▶ _Task objective_: Set the data down again, exactly as it appears below.

▶ _Dataset extract_:
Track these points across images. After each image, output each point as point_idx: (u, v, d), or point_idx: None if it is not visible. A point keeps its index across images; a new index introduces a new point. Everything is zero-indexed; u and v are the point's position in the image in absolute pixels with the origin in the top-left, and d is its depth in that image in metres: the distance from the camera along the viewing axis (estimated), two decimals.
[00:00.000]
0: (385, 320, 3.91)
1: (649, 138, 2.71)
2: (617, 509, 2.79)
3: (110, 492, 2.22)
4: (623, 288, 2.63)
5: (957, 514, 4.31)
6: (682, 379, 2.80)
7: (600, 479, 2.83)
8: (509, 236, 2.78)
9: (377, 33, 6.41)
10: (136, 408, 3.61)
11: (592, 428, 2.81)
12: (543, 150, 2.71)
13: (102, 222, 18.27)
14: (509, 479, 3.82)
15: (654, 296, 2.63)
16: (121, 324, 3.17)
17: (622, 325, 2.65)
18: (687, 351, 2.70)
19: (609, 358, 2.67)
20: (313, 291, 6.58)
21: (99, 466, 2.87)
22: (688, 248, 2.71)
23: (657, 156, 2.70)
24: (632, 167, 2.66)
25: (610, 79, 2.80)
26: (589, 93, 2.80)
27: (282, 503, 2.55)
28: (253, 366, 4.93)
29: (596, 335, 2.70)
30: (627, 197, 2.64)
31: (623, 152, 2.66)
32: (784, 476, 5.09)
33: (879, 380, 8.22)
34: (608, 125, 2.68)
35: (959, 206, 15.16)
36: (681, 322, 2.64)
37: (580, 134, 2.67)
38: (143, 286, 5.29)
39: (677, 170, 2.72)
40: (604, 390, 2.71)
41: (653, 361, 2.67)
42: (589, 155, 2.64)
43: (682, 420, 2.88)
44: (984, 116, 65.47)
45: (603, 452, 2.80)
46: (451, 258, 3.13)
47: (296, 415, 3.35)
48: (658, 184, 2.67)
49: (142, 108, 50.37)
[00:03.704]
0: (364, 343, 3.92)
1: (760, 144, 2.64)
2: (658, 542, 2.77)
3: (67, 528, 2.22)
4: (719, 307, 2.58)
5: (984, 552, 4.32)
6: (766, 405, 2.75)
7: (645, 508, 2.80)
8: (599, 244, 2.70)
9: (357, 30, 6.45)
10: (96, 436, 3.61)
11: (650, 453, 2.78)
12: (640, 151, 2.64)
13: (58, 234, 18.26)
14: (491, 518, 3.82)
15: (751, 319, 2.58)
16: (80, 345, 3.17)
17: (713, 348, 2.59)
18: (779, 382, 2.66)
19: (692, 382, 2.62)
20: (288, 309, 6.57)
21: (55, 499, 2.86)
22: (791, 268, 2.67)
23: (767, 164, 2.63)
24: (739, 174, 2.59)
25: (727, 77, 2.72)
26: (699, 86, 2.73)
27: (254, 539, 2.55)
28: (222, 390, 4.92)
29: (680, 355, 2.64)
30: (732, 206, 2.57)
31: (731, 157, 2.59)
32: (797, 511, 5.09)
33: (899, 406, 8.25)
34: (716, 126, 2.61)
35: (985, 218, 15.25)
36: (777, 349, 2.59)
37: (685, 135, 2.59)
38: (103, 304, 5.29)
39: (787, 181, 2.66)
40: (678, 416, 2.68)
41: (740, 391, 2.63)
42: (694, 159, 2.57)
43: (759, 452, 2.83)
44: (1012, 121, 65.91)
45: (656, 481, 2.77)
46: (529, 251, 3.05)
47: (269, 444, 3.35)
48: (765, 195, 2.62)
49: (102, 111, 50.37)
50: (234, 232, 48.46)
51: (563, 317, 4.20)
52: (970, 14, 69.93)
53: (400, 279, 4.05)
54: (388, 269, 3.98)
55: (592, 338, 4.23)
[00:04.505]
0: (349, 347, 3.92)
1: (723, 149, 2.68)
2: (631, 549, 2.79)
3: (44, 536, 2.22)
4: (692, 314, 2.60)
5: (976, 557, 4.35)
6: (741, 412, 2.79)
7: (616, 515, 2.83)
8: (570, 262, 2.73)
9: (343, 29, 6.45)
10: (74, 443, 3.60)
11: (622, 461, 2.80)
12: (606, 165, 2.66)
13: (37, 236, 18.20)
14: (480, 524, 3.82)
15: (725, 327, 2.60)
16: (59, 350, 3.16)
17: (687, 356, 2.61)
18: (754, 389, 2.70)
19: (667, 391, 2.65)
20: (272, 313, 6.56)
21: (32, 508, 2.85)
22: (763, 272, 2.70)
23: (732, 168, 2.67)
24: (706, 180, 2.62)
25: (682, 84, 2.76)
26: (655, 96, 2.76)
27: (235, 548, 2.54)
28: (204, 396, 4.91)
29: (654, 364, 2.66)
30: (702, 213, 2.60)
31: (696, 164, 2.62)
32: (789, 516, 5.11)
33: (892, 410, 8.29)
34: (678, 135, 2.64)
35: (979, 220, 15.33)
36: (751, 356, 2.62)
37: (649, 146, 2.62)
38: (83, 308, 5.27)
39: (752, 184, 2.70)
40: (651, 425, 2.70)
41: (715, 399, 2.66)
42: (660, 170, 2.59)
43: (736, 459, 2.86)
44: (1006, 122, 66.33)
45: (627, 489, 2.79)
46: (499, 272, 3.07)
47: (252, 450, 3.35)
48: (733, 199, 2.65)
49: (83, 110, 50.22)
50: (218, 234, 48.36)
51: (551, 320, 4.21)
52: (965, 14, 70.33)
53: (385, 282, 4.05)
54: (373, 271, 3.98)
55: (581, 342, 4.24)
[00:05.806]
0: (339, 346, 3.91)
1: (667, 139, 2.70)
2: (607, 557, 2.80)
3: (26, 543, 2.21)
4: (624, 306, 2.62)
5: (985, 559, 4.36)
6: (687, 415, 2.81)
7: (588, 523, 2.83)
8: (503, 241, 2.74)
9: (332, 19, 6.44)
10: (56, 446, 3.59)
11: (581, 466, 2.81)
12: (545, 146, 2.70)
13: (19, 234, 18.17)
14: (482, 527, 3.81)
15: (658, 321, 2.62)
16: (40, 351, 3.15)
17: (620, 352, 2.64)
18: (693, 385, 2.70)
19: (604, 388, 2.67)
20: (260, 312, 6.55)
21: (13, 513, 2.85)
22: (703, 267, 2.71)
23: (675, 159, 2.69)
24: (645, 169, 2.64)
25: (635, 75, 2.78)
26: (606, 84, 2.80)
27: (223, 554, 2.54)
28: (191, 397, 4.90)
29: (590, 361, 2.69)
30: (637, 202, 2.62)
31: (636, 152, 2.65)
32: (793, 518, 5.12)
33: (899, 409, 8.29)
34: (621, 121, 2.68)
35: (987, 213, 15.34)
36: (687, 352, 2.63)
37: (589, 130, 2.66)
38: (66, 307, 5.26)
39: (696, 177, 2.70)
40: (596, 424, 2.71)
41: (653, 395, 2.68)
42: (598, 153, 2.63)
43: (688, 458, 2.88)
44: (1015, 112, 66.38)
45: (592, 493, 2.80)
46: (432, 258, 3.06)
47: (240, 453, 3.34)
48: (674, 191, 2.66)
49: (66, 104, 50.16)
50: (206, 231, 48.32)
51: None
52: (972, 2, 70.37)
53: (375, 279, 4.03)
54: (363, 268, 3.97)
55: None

▶ _Final answer_:
Track these points across images. After each image, output each point as point_idx: (u, v, d), or point_idx: None if it is not visible. A point keeps its index across images; a new index introduces a new point. Everything is zero-indexed; u and v are the point's position in the image in absolute pixels with the origin in the top-left, and d is its depth in that image in metres: the distance from the camera along the viewing axis (estimated), two decimals.
[00:00.000]
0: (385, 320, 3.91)
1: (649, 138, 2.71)
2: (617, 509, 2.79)
3: (110, 492, 2.22)
4: (623, 288, 2.63)
5: (957, 514, 4.31)
6: (682, 379, 2.80)
7: (600, 479, 2.83)
8: (509, 236, 2.78)
9: (377, 33, 6.41)
10: (136, 408, 3.61)
11: (592, 428, 2.81)
12: (543, 150, 2.71)
13: (102, 222, 18.27)
14: (509, 479, 3.82)
15: (654, 296, 2.63)
16: (121, 324, 3.17)
17: (622, 325, 2.65)
18: (687, 351, 2.70)
19: (609, 358, 2.67)
20: (313, 291, 6.58)
21: (99, 466, 2.87)
22: (688, 248, 2.71)
23: (657, 156, 2.70)
24: (632, 167, 2.66)
25: (610, 79, 2.80)
26: (589, 93, 2.80)
27: (282, 503, 2.55)
28: (253, 366, 4.93)
29: (596, 335, 2.70)
30: (627, 197, 2.64)
31: (623, 152, 2.66)
32: (784, 476, 5.09)
33: (879, 380, 8.22)
34: (608, 125, 2.68)
35: (959, 206, 15.16)
36: (681, 322, 2.64)
37: (580, 134, 2.67)
38: (143, 286, 5.29)
39: (677, 170, 2.72)
40: (604, 390, 2.71)
41: (653, 361, 2.67)
42: (589, 155, 2.64)
43: (682, 420, 2.88)
44: (984, 116, 65.47)
45: (603, 452, 2.80)
46: (451, 258, 3.13)
47: (296, 415, 3.35)
48: (658, 184, 2.67)
49: (142, 108, 50.37)
[00:03.704]
0: (364, 343, 3.92)
1: (760, 144, 2.64)
2: (658, 542, 2.77)
3: (67, 528, 2.22)
4: (719, 307, 2.58)
5: (984, 552, 4.32)
6: (766, 405, 2.75)
7: (645, 508, 2.80)
8: (599, 244, 2.70)
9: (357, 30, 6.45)
10: (96, 436, 3.61)
11: (650, 453, 2.78)
12: (640, 151, 2.64)
13: (58, 234, 18.26)
14: (491, 518, 3.82)
15: (751, 319, 2.58)
16: (80, 345, 3.17)
17: (713, 348, 2.59)
18: (779, 382, 2.66)
19: (692, 382, 2.62)
20: (288, 309, 6.57)
21: (55, 499, 2.86)
22: (791, 268, 2.67)
23: (767, 164, 2.63)
24: (739, 174, 2.59)
25: (727, 77, 2.72)
26: (699, 86, 2.73)
27: (254, 539, 2.55)
28: (222, 390, 4.92)
29: (680, 355, 2.64)
30: (732, 206, 2.57)
31: (731, 157, 2.59)
32: (797, 511, 5.09)
33: (899, 406, 8.25)
34: (716, 126, 2.61)
35: (985, 218, 15.25)
36: (777, 349, 2.59)
37: (685, 135, 2.59)
38: (103, 304, 5.29)
39: (787, 181, 2.66)
40: (678, 416, 2.68)
41: (740, 391, 2.63)
42: (694, 159, 2.57)
43: (759, 452, 2.83)
44: (1012, 121, 65.91)
45: (656, 481, 2.77)
46: (529, 251, 3.05)
47: (269, 444, 3.35)
48: (765, 195, 2.62)
49: (102, 111, 50.37)
50: (234, 232, 48.46)
51: (563, 317, 4.20)
52: (970, 14, 69.93)
53: (400, 279, 4.05)
54: (388, 269, 3.98)
55: (592, 338, 4.23)
[00:04.505]
0: (349, 347, 3.92)
1: (723, 149, 2.68)
2: (631, 549, 2.79)
3: (44, 536, 2.22)
4: (692, 314, 2.60)
5: (976, 557, 4.35)
6: (741, 412, 2.79)
7: (616, 515, 2.83)
8: (570, 262, 2.73)
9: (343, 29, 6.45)
10: (74, 443, 3.60)
11: (622, 461, 2.80)
12: (606, 165, 2.66)
13: (37, 236, 18.20)
14: (480, 524, 3.82)
15: (725, 327, 2.60)
16: (59, 350, 3.16)
17: (687, 356, 2.61)
18: (754, 389, 2.70)
19: (667, 391, 2.65)
20: (272, 313, 6.56)
21: (32, 508, 2.85)
22: (763, 272, 2.70)
23: (732, 168, 2.67)
24: (706, 180, 2.62)
25: (682, 84, 2.76)
26: (655, 96, 2.76)
27: (235, 548, 2.54)
28: (204, 396, 4.91)
29: (654, 364, 2.66)
30: (702, 213, 2.60)
31: (696, 164, 2.62)
32: (789, 516, 5.11)
33: (892, 410, 8.29)
34: (678, 135, 2.64)
35: (979, 220, 15.33)
36: (751, 356, 2.62)
37: (649, 146, 2.62)
38: (83, 308, 5.27)
39: (752, 184, 2.70)
40: (651, 425, 2.70)
41: (715, 399, 2.66)
42: (660, 170, 2.59)
43: (736, 459, 2.86)
44: (1006, 122, 66.33)
45: (627, 489, 2.79)
46: (499, 272, 3.07)
47: (252, 450, 3.35)
48: (733, 199, 2.65)
49: (83, 110, 50.22)
50: (218, 234, 48.36)
51: (551, 320, 4.21)
52: (965, 14, 70.33)
53: (385, 282, 4.05)
54: (373, 271, 3.98)
55: (581, 342, 4.24)
[00:05.806]
0: (339, 346, 3.91)
1: (667, 139, 2.70)
2: (607, 557, 2.80)
3: (26, 543, 2.21)
4: (624, 306, 2.62)
5: (985, 559, 4.36)
6: (687, 415, 2.81)
7: (588, 523, 2.83)
8: (503, 241, 2.74)
9: (332, 19, 6.44)
10: (56, 446, 3.59)
11: (581, 466, 2.81)
12: (545, 146, 2.70)
13: (19, 234, 18.17)
14: (482, 527, 3.81)
15: (658, 321, 2.62)
16: (40, 351, 3.15)
17: (620, 352, 2.64)
18: (693, 385, 2.70)
19: (604, 388, 2.67)
20: (260, 312, 6.55)
21: (13, 513, 2.85)
22: (703, 267, 2.71)
23: (675, 159, 2.69)
24: (645, 169, 2.64)
25: (635, 75, 2.78)
26: (606, 84, 2.80)
27: (223, 554, 2.54)
28: (191, 397, 4.90)
29: (590, 361, 2.69)
30: (637, 202, 2.62)
31: (636, 152, 2.65)
32: (793, 518, 5.12)
33: (899, 409, 8.29)
34: (621, 121, 2.68)
35: (987, 213, 15.34)
36: (687, 352, 2.63)
37: (589, 130, 2.66)
38: (66, 307, 5.26)
39: (696, 177, 2.70)
40: (596, 424, 2.71)
41: (653, 395, 2.68)
42: (598, 153, 2.63)
43: (688, 458, 2.88)
44: (1015, 112, 66.38)
45: (592, 493, 2.80)
46: (432, 258, 3.06)
47: (240, 453, 3.34)
48: (674, 191, 2.66)
49: (66, 104, 50.16)
50: (206, 231, 48.32)
51: None
52: (972, 2, 70.37)
53: (375, 279, 4.03)
54: (363, 268, 3.97)
55: None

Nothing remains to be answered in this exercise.